**PAGE EXTRACT:**
# # #

Today, we begin the two week fast in preparation for the final feast of the Church year: the Dormition or falling asleep of the Most Holy Theotokos. This feast is commonly referred to as the “summer Pascha.” As we see in the verse above taken from the Vespers for this feast, the tomb of the Virgin becomes a ladder to heaven. The Theotokos, she from whom our Lord and Savior Jesus Christ received His flesh, is rightfully the first to share in the fullness of the promise of the Resurrection. Just as she carried the Incarnate Word made flesh in her arms, now she is carried by Him, body and soul, into the joy of eternal life.
It is right to call this the feast the “summer Pascha” because it reminds us once again how Christ has trampled down death by His death. It carries with it, somber similarities to the Feast of Feasts in how we celebrate it. Just as we, in procession, carry the shroud of our Lord and lay it in a tomb on Holy Friday, so too, on the eve of the Feast, do we carry a shroud of the Theotokos, lay flowers before it, and venerate it.

# # #

**EXTRACTED RECORDS:**
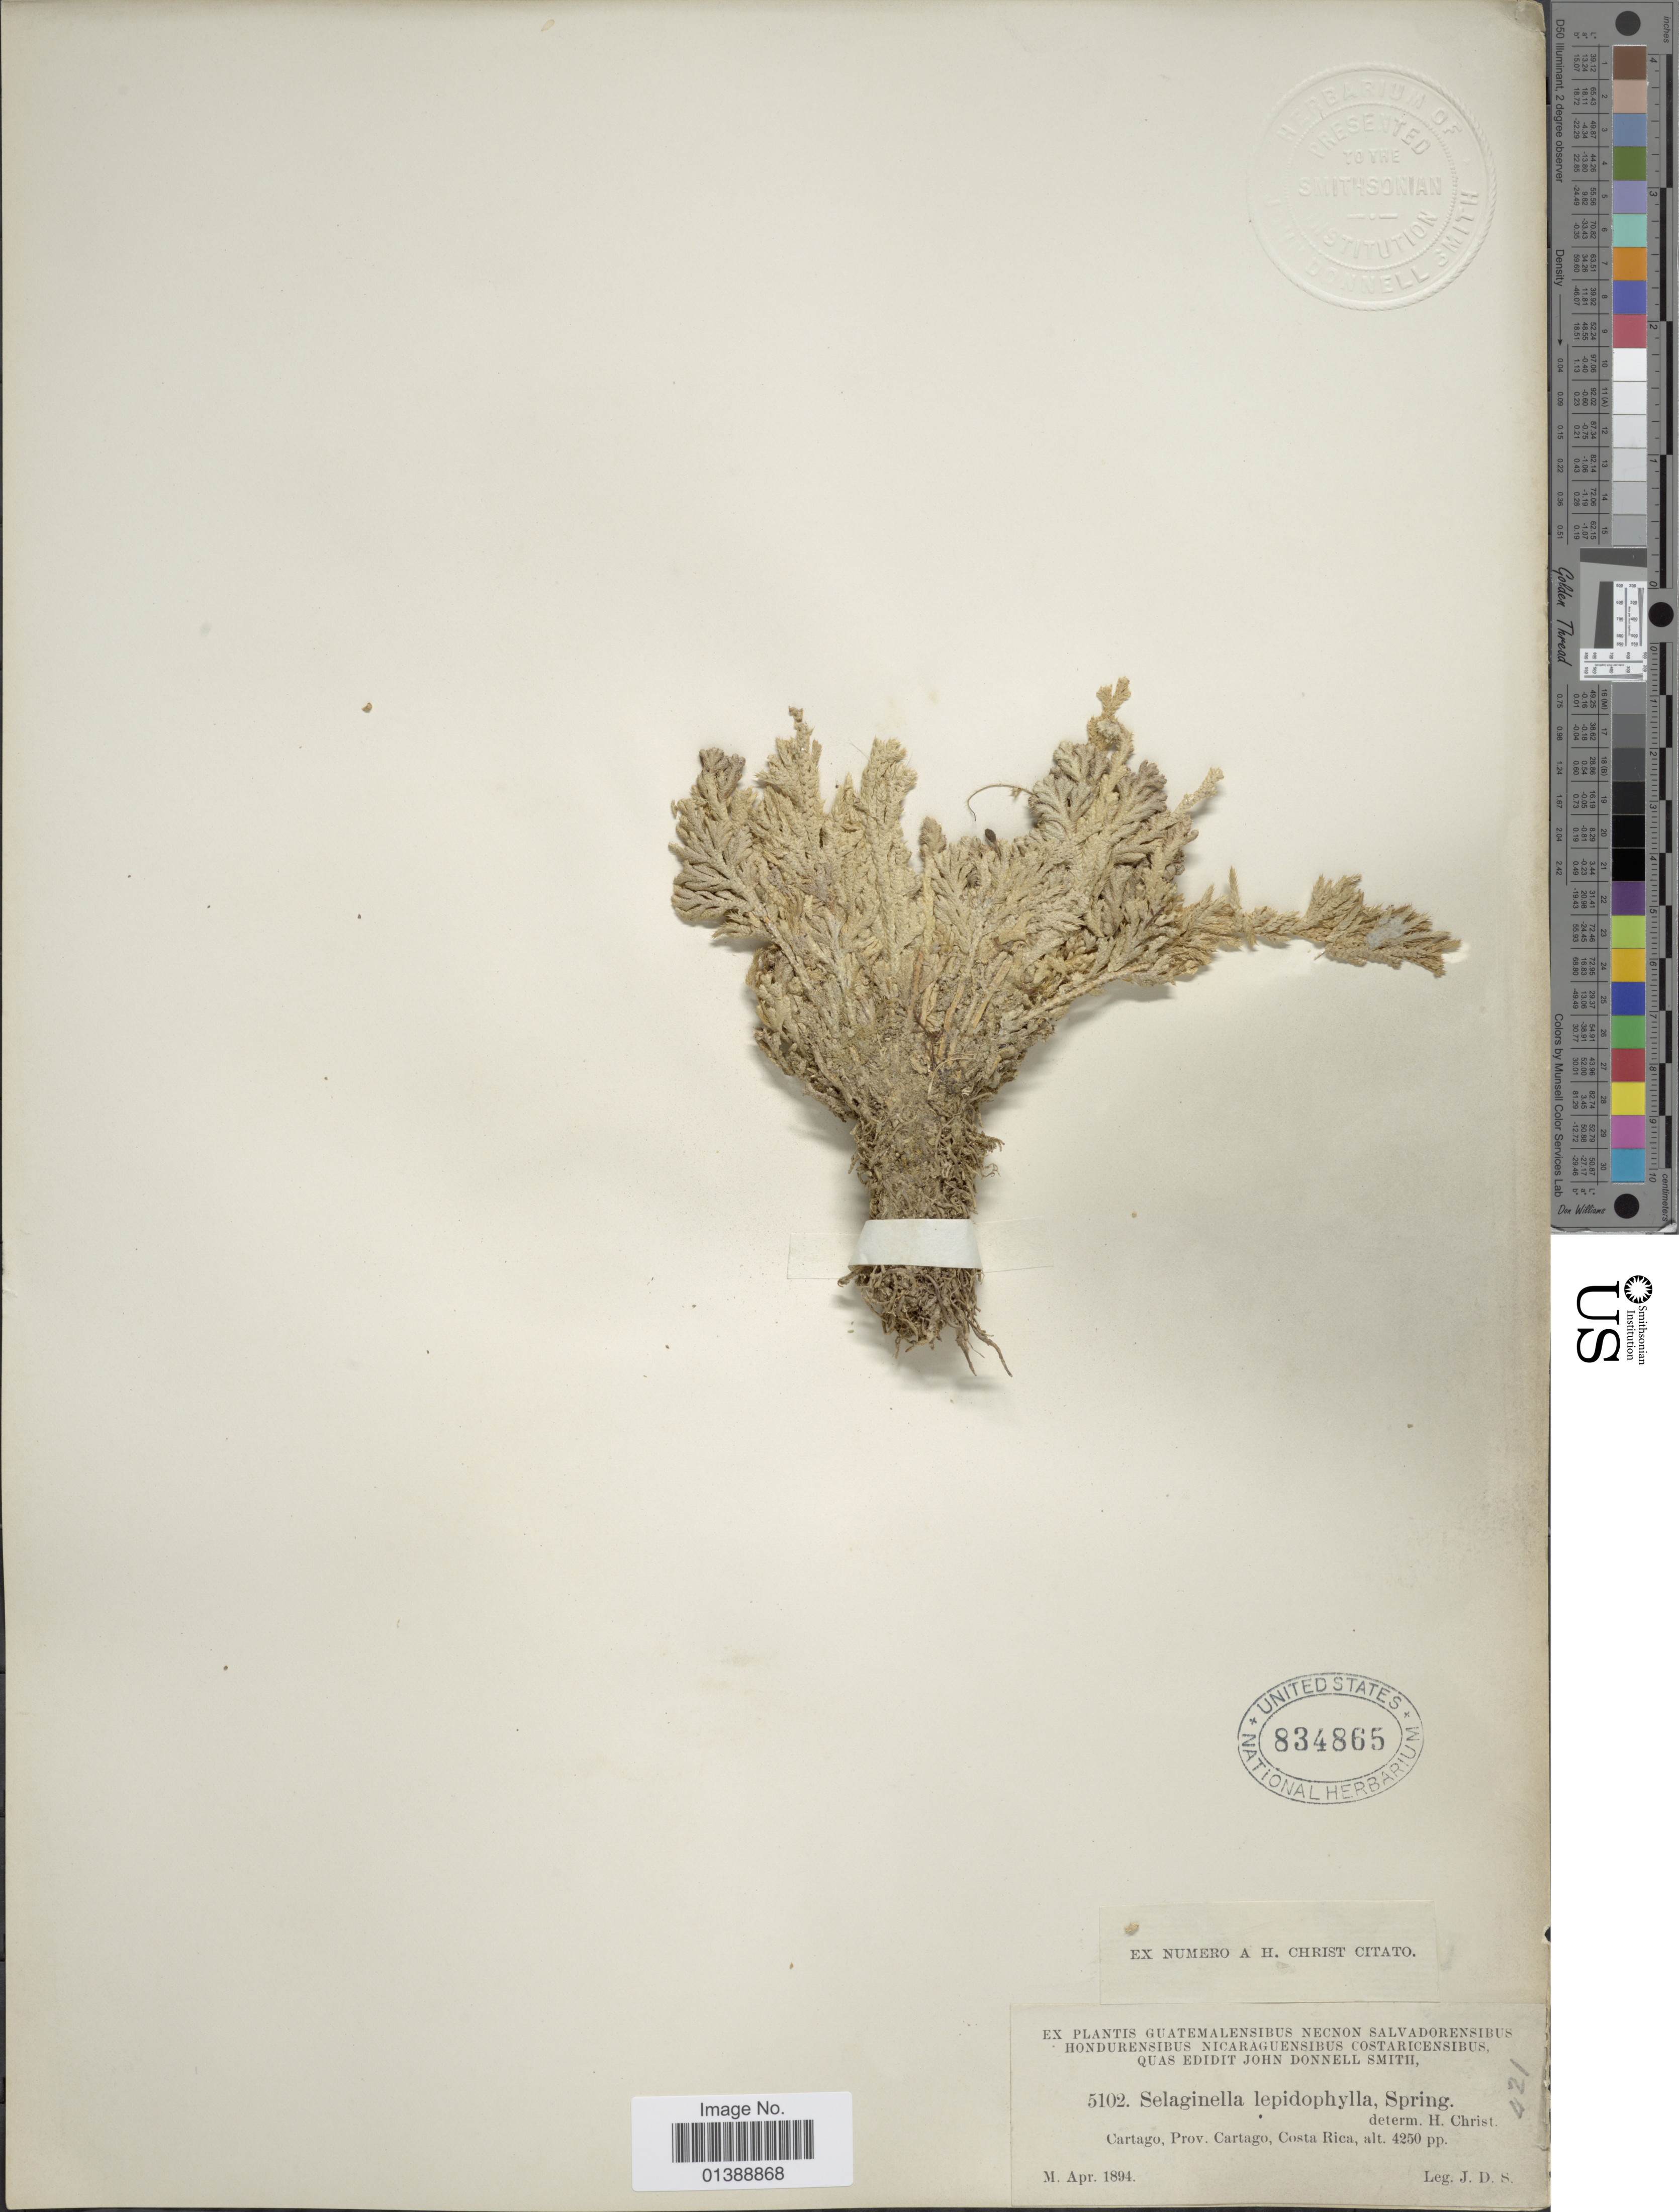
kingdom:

# # #

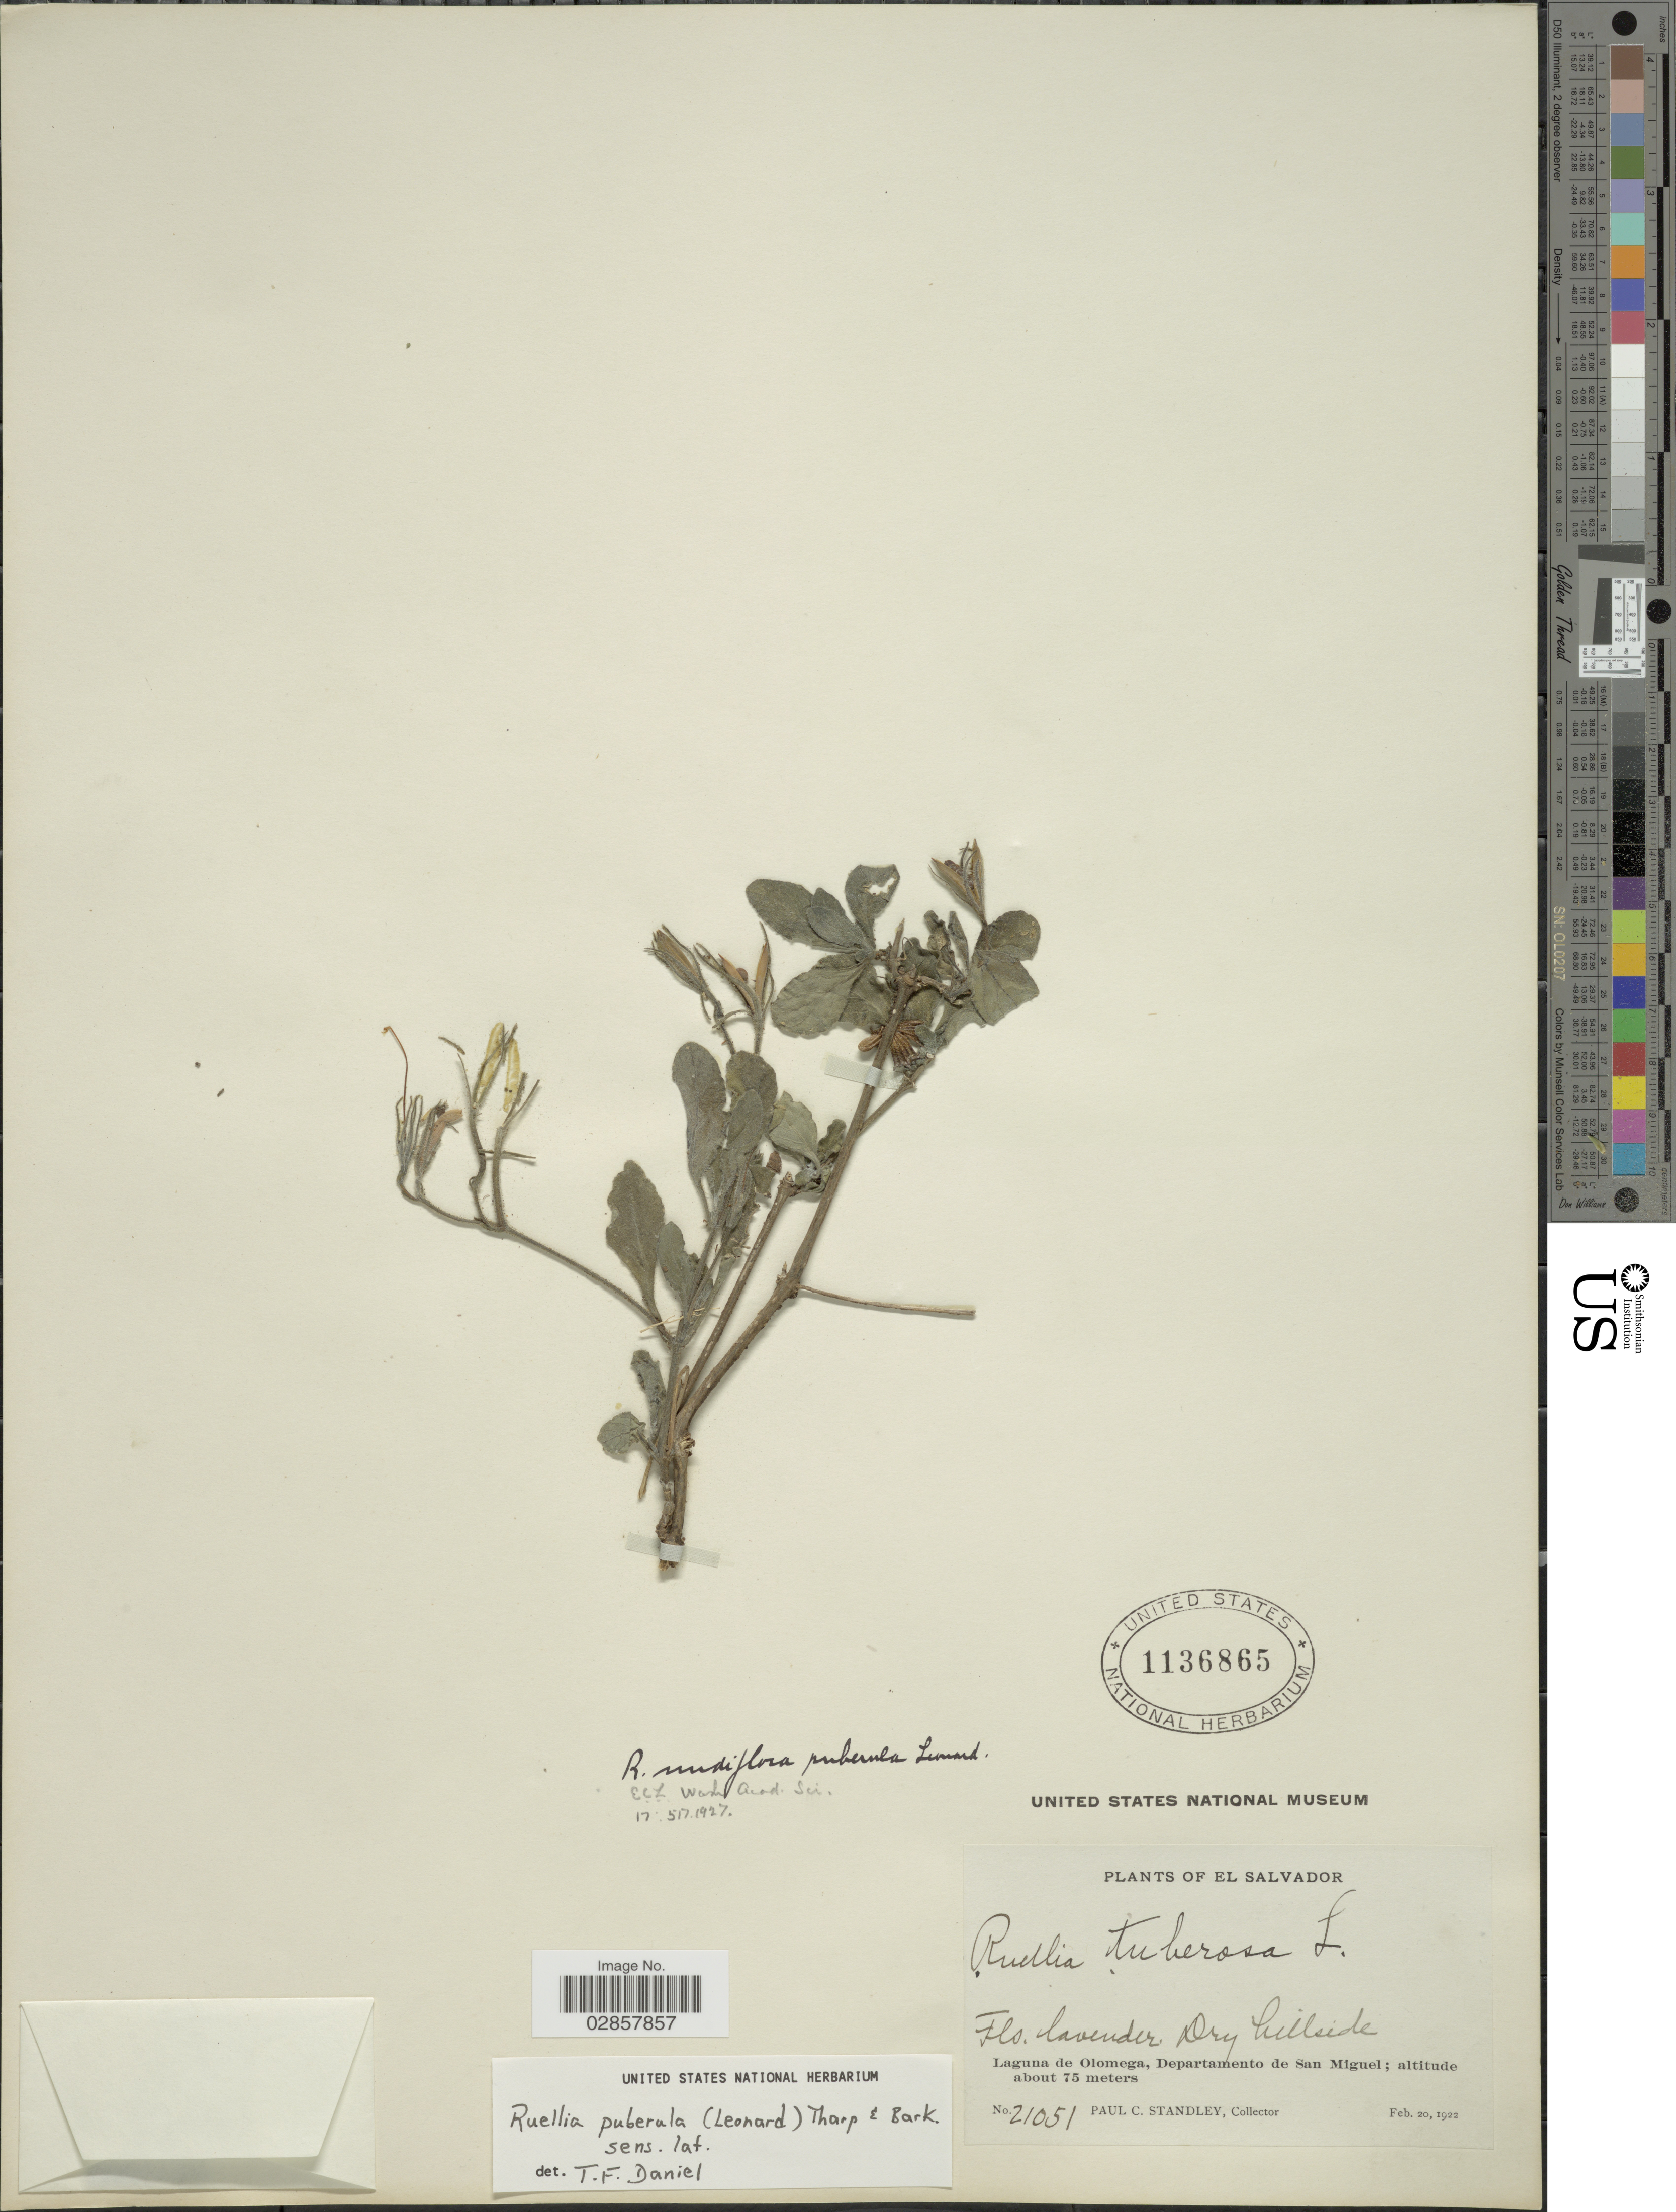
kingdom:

# # #

**EXERCISE DETAILS:** Please quote the passage on the Dormition, starting with "It is right" and going on through "and venerate it.".

**SOLUTION FOR THIS PROBLEM:**
It is right to call this the feast the “summer Pascha” because it reminds us once again how Christ has trampled down death by His death. It carries with it, somber similarities to the Feast of Feasts in how we celebrate it. Just as we, in procession, carry the shroud of our Lord and lay it in a tomb on Holy Friday, so too, on the eve of the Feast, do we carry a shroud of the Theotokos, lay flowers before it, and venerate it.